What is required: How many lines in the records below hold the string "Контакты"? Please answer with the number and nothing more.

Source data:
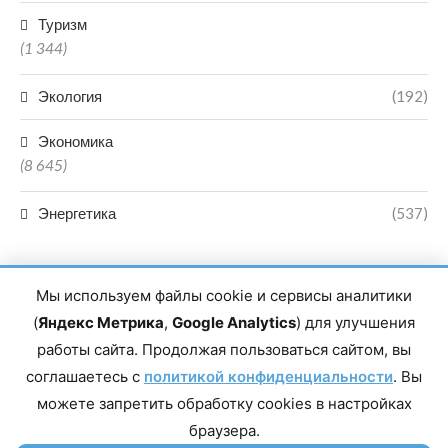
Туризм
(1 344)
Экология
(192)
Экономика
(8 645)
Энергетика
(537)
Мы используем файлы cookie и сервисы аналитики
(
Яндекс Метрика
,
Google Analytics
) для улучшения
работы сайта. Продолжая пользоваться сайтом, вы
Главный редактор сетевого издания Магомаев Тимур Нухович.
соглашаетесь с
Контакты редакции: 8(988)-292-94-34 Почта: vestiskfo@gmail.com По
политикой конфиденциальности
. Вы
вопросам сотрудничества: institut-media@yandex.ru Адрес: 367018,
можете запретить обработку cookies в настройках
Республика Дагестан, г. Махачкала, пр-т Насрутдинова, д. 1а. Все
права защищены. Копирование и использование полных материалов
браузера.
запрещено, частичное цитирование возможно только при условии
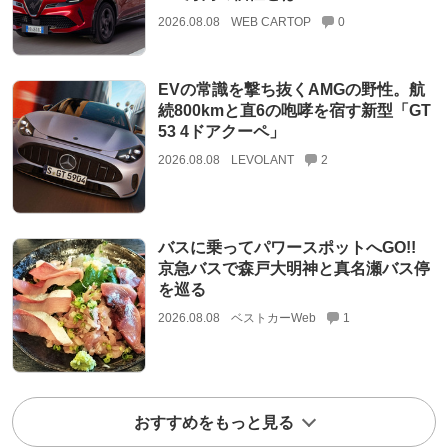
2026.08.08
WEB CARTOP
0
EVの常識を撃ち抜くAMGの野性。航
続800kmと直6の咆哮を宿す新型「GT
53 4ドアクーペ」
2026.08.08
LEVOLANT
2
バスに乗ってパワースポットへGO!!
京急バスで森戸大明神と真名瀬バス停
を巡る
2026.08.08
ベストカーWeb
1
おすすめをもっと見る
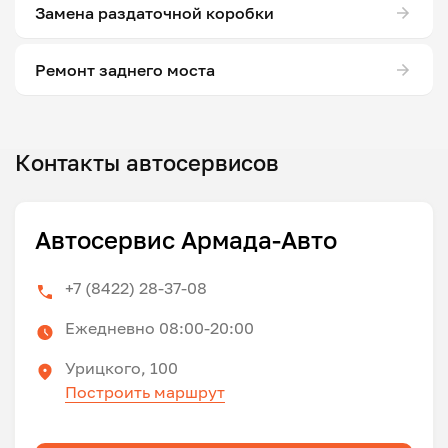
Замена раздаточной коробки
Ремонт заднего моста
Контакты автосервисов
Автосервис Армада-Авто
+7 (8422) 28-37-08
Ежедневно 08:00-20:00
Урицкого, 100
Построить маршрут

---

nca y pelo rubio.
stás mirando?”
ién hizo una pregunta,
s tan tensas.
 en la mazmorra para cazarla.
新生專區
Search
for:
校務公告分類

==

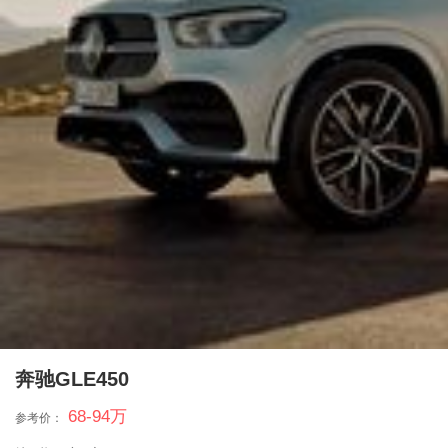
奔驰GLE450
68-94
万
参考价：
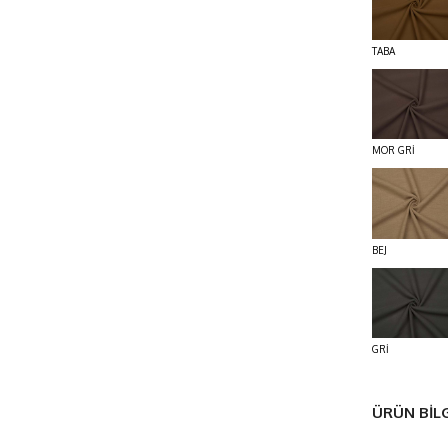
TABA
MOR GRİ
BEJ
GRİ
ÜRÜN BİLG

Task result: 2